Koszmarem nazwać można to co dzieje się od dzisiaj na drogach prowadzących do Brzeska. Remont obwodnicy już wcześniej powodował korki po Jodłówkę i Jastew, a teraz jest tylko gorzej.
Brzesko jest zakorkowane, na ulicach można spotkać rejestracje śląskie, krakowskie i podkarpackie.
Wylewanie asfaltu na rondzie w piątek nie jest chyba najlepszym pomysłem.
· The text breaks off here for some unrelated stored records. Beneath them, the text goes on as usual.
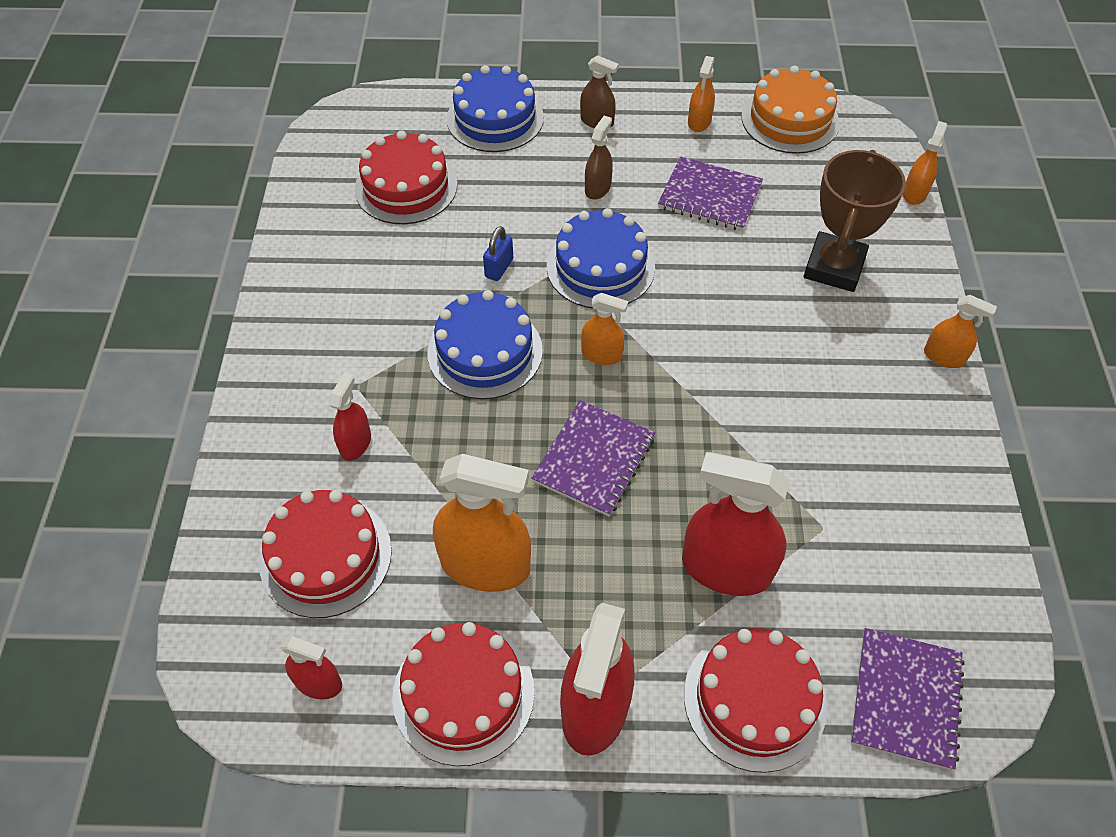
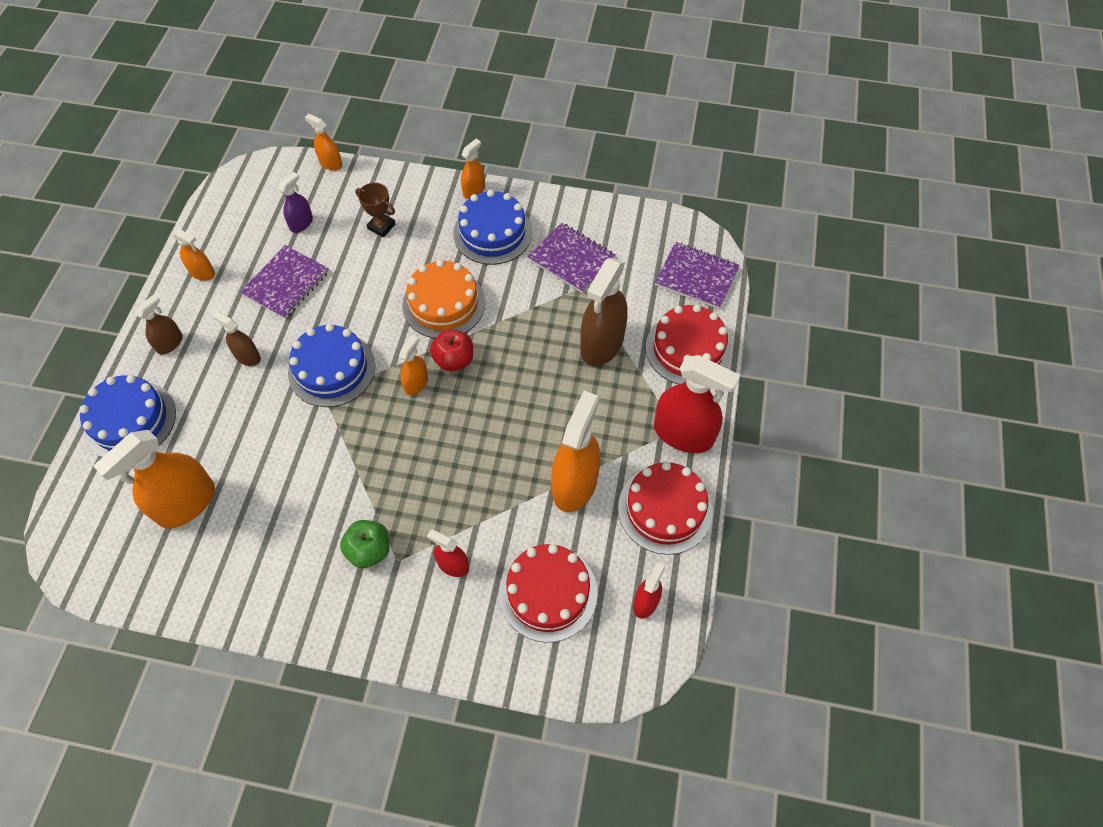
camera: 80 degrees left, 5 degrees up
red cake [355,130,458,224] -> orange spray bottle [93,430,215,528]
blue cake [427,290,543,399] -> blue cake moved to [453,190,532,265]
blue padlock [483,226,513,281] -> none
purple notebook [532,400,655,516] -> purple notebook moved to [528,222,615,293]
red spray bottle [682,452,789,596] -> brown spray bottle [580,258,628,366]
orange cake [742,66,840,154] -> orange cake moved to [402,259,486,339]
brown trophy [804,150,906,292] -> brown trophy [355,183,395,237], size x0.54
none -> purple spray bottle [278,172,313,233]
none -> green apple [340,520,390,568]
none -> red apple [430,329,473,372]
Brak wyznaczenia objazdów oraz niepoinformowanie kierowców i mieszkańców o dzisiejszym pracach, to już polska przypadłość.
Przy Dniach Brzeska czy Dniu Strażaka, w mieście zostało zamkniętych kilka dróg, w związku z czym zmieniona została organizacja ruchu. Kierowcy dowiadują się o tym dojeżdżając do zawieszonego na kobyłce znaku B-1 lub B-2. Logicznie patrząc na sytuację, wjeżdżając w taką drogę powinna wisieć informacja o zamknięciu drogi, żeby najnormalniej tam się nie pchać. Nie zaszkodziłoby też takie informacje powiesić na stronie magistratu dzień lub dwa dni wcześniej.
Na zakończenie - pomysłodawcą dzisiejszych i jutrzejszych prac na rondzie gratulujemy wybrania terminu. Pomyślcie nad ściągnięciem sprzętu i ludzi na niedzielne popołudnie, gdy większość kierowców będzie wracać do domu po weekendzie.